Mahkamah menilai pemohon tidak jelas dalam menerangkan kedudukan hukumnya. Dalam permohonannya, pemohon sebatas menginfokan dirinya sebagai sarjana hukum yang bertugas di DPP Front Pribumi. "Ditambah lagi ada frasa sendiri maupun bersama dalam penjelasan kedudukan hukum. Ini membuat menjadi tak jelas siapa yang dimaksud dalam frasa tersebut," jelas Hakim Konstitusi Manahan M.P. Sitompul membacakan pertimbangan hukum.
Selain itu, Aswanto menyebut tak ada koherensi antara maksud permohonan pemohon dengan hasil jika permohonan dikabulkan. Pemohon meminta agar calon kepala daerah yang melakukan perbuatan tercela tidak bisa maju ikut pilkada. Tetapi di sisi lain, pemohon meminta MK pasal yang diujikan dinyatakan bertentangan dengan konstitusi. "Padahal pasal tersebut justru mengatur calon pilkada tidak boleh melakukan perbuatan tercela," tegasnya.
Aswanto juga menjelaskan pihaknya tidak mentolerir keterlambatan perbaikan permohonan. Dalam perkara tersebut, MK memakai permohonan awal yang telah diterima. Pemohon memasukkan perbaikan permohonan pada 1 Februari 2017, padahal tenggat waktu adalah tanggal 30 Januari 2017.
Pemohon adalah Suta Widya. Ia memandang kepala daerah yang pernah melakukan perbuatan tercela tidak patut untuk menjadi peserta pilkada. Jika calon kepala daerah pernah melakukan perbuatan tercela, hal tersebut sangal kontradiktif dengan semangat bela negara. Menurut pemohon, salah satu calon gubernur DKI Jakarta pernah melakukan perbuatan penistaan terhadap agama.
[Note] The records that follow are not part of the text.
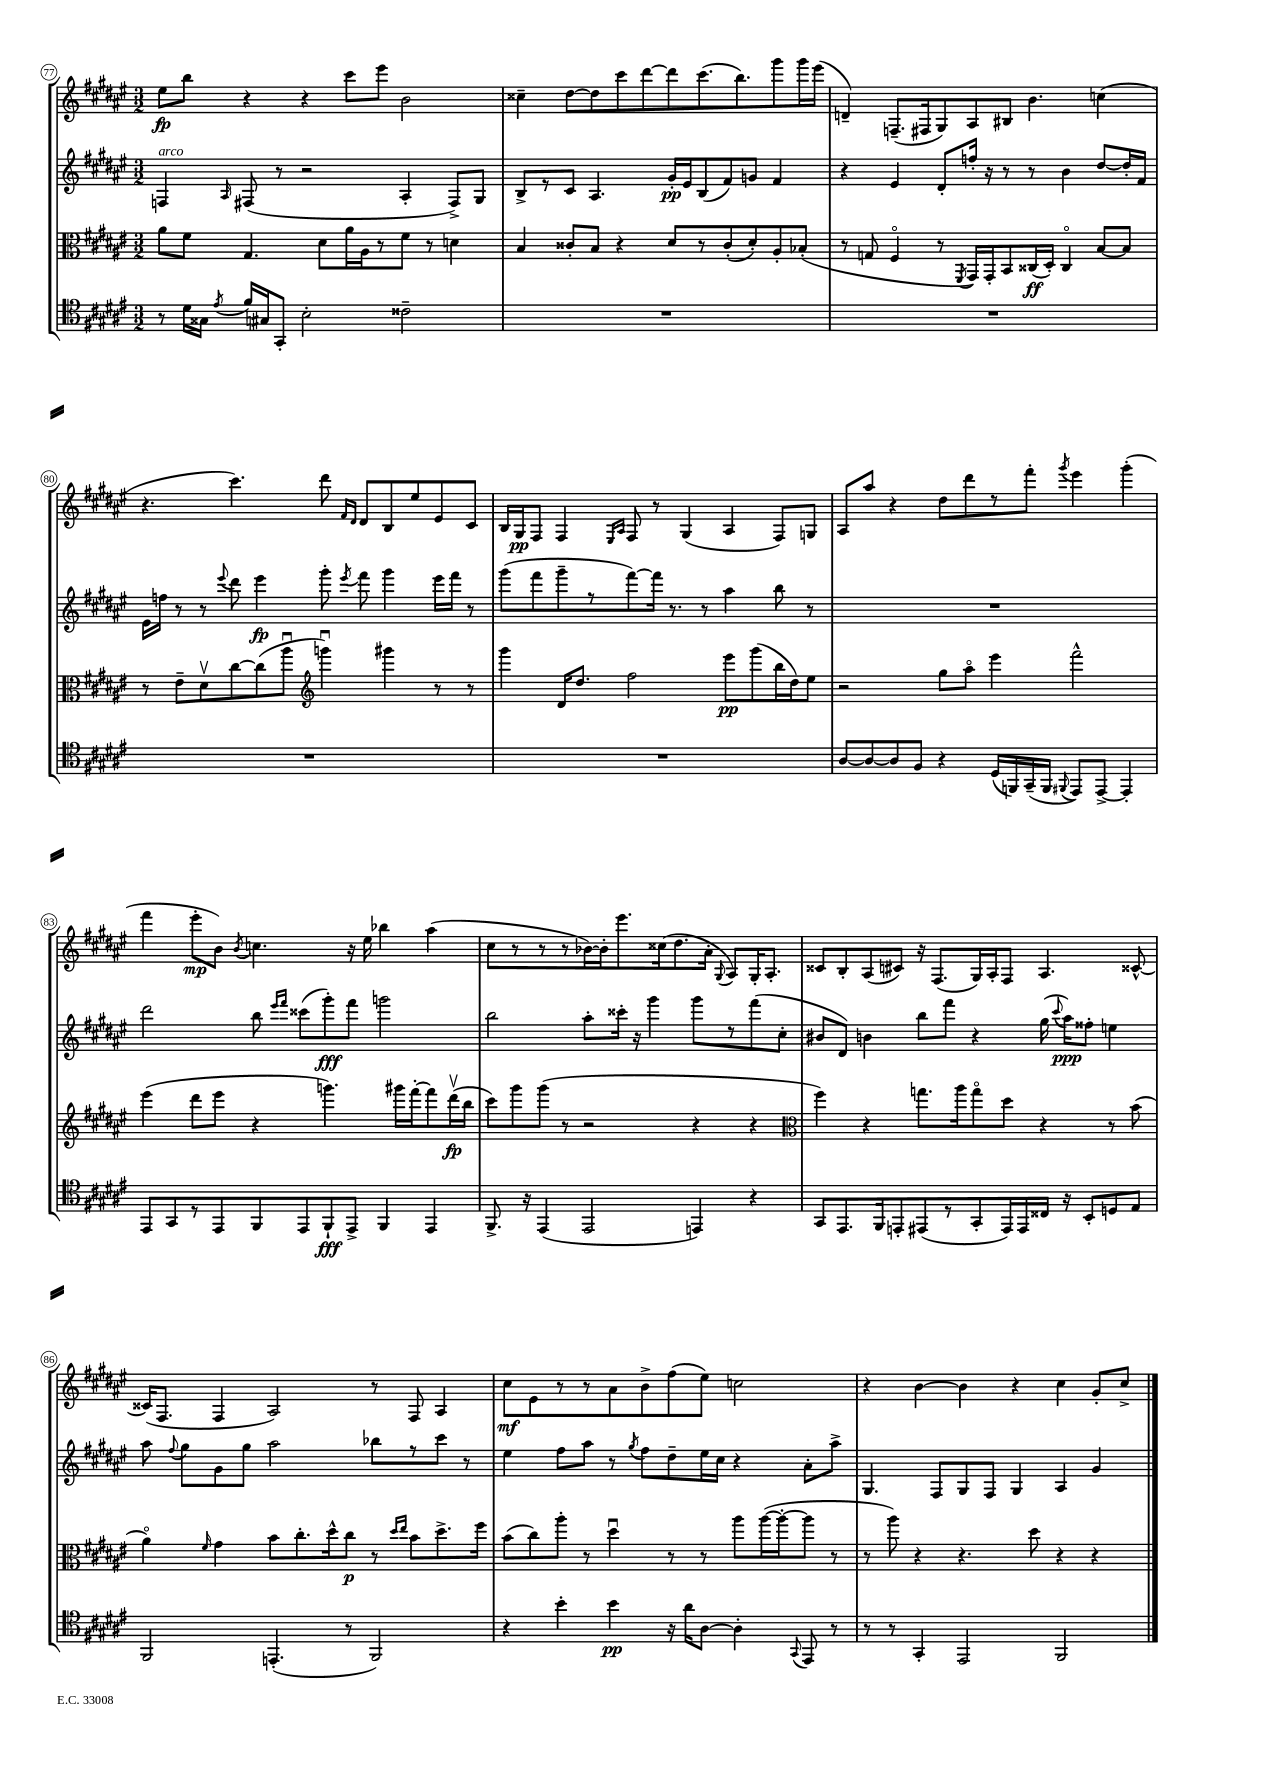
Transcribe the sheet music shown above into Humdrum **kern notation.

**kern	**kern	**kern	**kern
*staff4	*staff3	*staff2	*staff1
*clefC4	*clefC3	*clefG2	*clefG2
*k[f#c#g#d#a#e#]	*k[f#c#g#d#a#e#]	*k[f#c#g#d#a#e#]	*k[f#c#g#d#a#e#]
*M3/2	*M3/2	*M3/2	*M3/2
8r	8a#	4F	8ee#
16d#	8f#	.	8bb
16G##	.	.	.
8qe#	.	16qqA#	.
16f#	4.G#	(8F#	4r
16G#	.	.	.
8GG#'	.	8r	.
2B'	.	2r	4r
.	8d#	.	.
.	16a#	.	8ccc#
.	16A#	.	.
.	8r	.	8eee#
2c##~	8f#	4A#'	2b
.	8r	.	.
.	4d	8F#^)	.
.	.	8G#	.
=	=	=	=
1.r	4B	8B^	4cc##~
.	.	8r	.
.	8c##'	8c#	[8dd#
.	8B	4.A#	8dd#]
.	4r	.	8ccc#
.	.	.	[8ddd#
.	8d#	16g#'	8ddd#]
.	.	16e#	.
.	8r	(8B	(8.ccc#
.	(8c##'	8f#)	.
.	.	.	8.bb)
.	8d#')	8g	.
.	8A#'	4f#	8ggg#
.	(8B-'	.	16ggg#
.	.	.	(16eee#
=	=	=	=
1.r	8r	4r	4d~)
.	8G	.	.
.	4F#o	4e#	(8.F~
.	.	.	16F#
.	8r	8d#'	8G#)
.	8qFF#	.	.
.	16GG#)	16ff'	8A#
.	16GG#'	16r	.
.	8BB	8r	8B#
.	(16C##	8r	4.b
.	16D#')	.	.
.	4C##o	4b	.
.	[8B	[8dd#	(4cc
.	8B]	16dd#']	.
.	.	16f#	.
=	=	=	=
1.r	8r	16e#	4.r
.	.	16ff	.
.	8e#~	8r	.
.	8d#v	8r	.
.	.	8qqeee#	.
.	[8cc#	8ddd#	4.ccc#)
.	(8cc#]	4eee#	.
.	8aa#u	.	.
*	*clefG2	*	*
.	4gggu)	8ggg#'	8ddd#
.	.	.	16qqf#
.	.	8qeee#	16qqd#
.	.	8fff#	8d#
.	4ggg#	4ggg#	8B
.	.	.	8ee#
.	8r	16eee#	8e#
.	.	16fff#	.
.	8r	8r	8c#
=	=	=	=
1.r	4ggg#	(8ggg#	16B
.	.	.	16G#
.	.	8fff#	8F#
.	16d#	8ggg#~	4F#
.	8.dd#	.	.
.	.	8r	.
.	.	.	16qqE#
.	.	.	16qqA#
.	2ff#	[8fff#)	8F#
.	.	16fff#]	8r
.	.	8.r	.
.	.	.	(4G#
.	.	8r	.
.	8eee#	4aa#	4A#
.	(8ggg#	.	.
.	16bb	8bb	8F#)
.	16dd#)	.	.
.	8ee#	8r	8G
=	=	=	=
[8A#	2r	1.r	8A#
8A#_	.	.	8aa#
8A#]	.	.	4r
8F#	.	.	.
4r	8gg#	.	8dd#
.	8aa#o	.	8ddd#
(16D#	4eee#	.	8r
16FF)	.	.	.
(16GG#~	.	.	8fff#'
16FF	.	.	.
8qqFF#	.	.	8qggg#
8EE#)	2fff#^^	.	4eee#
[8EE#^	.	.	.
4EE#']	.	.	(4ggg#'
=	=	=	=
8EE#	(4eee#	2ddd#	4fff#
8GG#	.	.	.
8r	8ddd#	.	8eee#'
8EE#	8eee#	.	8b)
.	.	.	8qb
8FF#	4r	8bb	4.cc
.	.	16qqeee#	.
.	.	16qqfff#	.
8EE#	.	(8ccc##	.
8FF#`	4.ggg)	8ggg#')	.
8EE#^	.	8fff#	16r
.	.	.	16ee#
4FF#	.	2ggg	4bb-
.	16ggg#	.	.
.	[16fff#'	.	.
4EE#	8fff#]	.	(4aa#
.	(16ddd#v	.	.
.	16bb	.	.
=	=	=	=
8.FF#^	8ccc#)	2bb	8cc#
.	8ggg#	.	8r
16r	.	.	.
(4EE#	(8ggg#	.	8r
.	8r	.	8r
2EE#	2r	8aa#'	[16b-)
.	.	.	16b-']
.	.	16ccc##'	8.eee#
.	.	16r	.
.	.	4ggg#	.
.	.	.	(16cc##
.	.	.	8.dd#
4EE)	4r	8ggg#	.
.	.	.	16a#'
.	.	.	8qqG#
.	.	8r	8A#)
4r	4r	(8fff#	16G#'
.	.	.	8.A#'
.	.	8cc#'	.
=	=	=	=
*	*clefC3	*	*
8GG#	4ff#)	8b#	8c##
8.EE#	.	8d#)	8B'
.	4r	4b	(8A#
16FF#	.	.	.
8EE'	.	.	8c#)
(8EE#	8.gg	8bb	16r
.	.	.	(8.F#
8r	.	8fff#	.
.	16aa#	.	.
8GG#'	8ggo	4r	16G#)
.	.	.	16A#'
16EE#)	8dd#	.	8F#
16EE#	.	.	.
16C##	4r	(16gg#	4.A#
.	.	8qqccc#	.
16r	.	16aa#)	.
8BB'	.	8ff##'	.
8D	8r	4ee	.
8E#	(8b	.	[8c##^^
=	=	=	=
2FF#	4a#o)	8aa#	(16c##]
.	.	.	8.F#
.	.	8qqff#	.
.	.	8gg#	.
.	16qqf#	.	.
.	4g#	8g#	4F#
.	.	8gg#	.
(4.EE'	8b	2aa#	2A#)
.	8.cc#'	.	.
.	16dd#^^	.	.
8r	8cc#	.	.
2FF#)	8r	8bb-	8r
.	16qqdd#	.	.
.	16qqee#	.	.
.	8b	8r	8F#
.	8.dd#^	8ccc#	4A#
.	.	8r	.
.	16ff#	.	.
=	=	=	=
4r	(8b	4ee#	8cc#
.	8cc#)	.	8e#
4b'	8aa#'	8ff#	8r
.	8r	8aa#	8r
4b	4dd#u	8r	8a#
.	.	8qgg#	.
.	.	8ff#	8b^
16r	8r	8dd#~	(8ff#
16a#	.	.	.
[8A#	8r	16ee#	8ee#)
.	.	16cc#	.
4A#']	8aa#	4r	2cc
.	([16aa#	.	.
.	16aa#'_	.	.
8qqGG#	.	.	.
8EE#	8aa#]	8a#'	.
8r	8r	8aa#^	.
=	=	=	=
8r	8r	4.G#	4r
8r	8aa#)	.	.
4GG#'	4r	.	[4b
.	.	8F#	.
2EE#	4.r	8G#	4b]
.	.	8F#	.
.	.	4G#	4r
.	8dd#	.	.
2FF#	4r	4A#	4cc#
.	4r	4g#	8g#'
.	.	.	8cc#^
==	==	==	==
*-	*-	*-	*-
Tindakan tersebut, menurut pemohon, merupakan salah satu bentuk perbualan tercela dan sudah sepatutnya mengundurkan diri dari keikutsertaannya sebagai calon gubernur DKI Jakarta. Jika tetap melanjutkan keikutsertaannya dalam pilkada, ia menilai hal tersebut bertentangan dengan Pasal 27 ayal (1) dan (2) UUD 1945.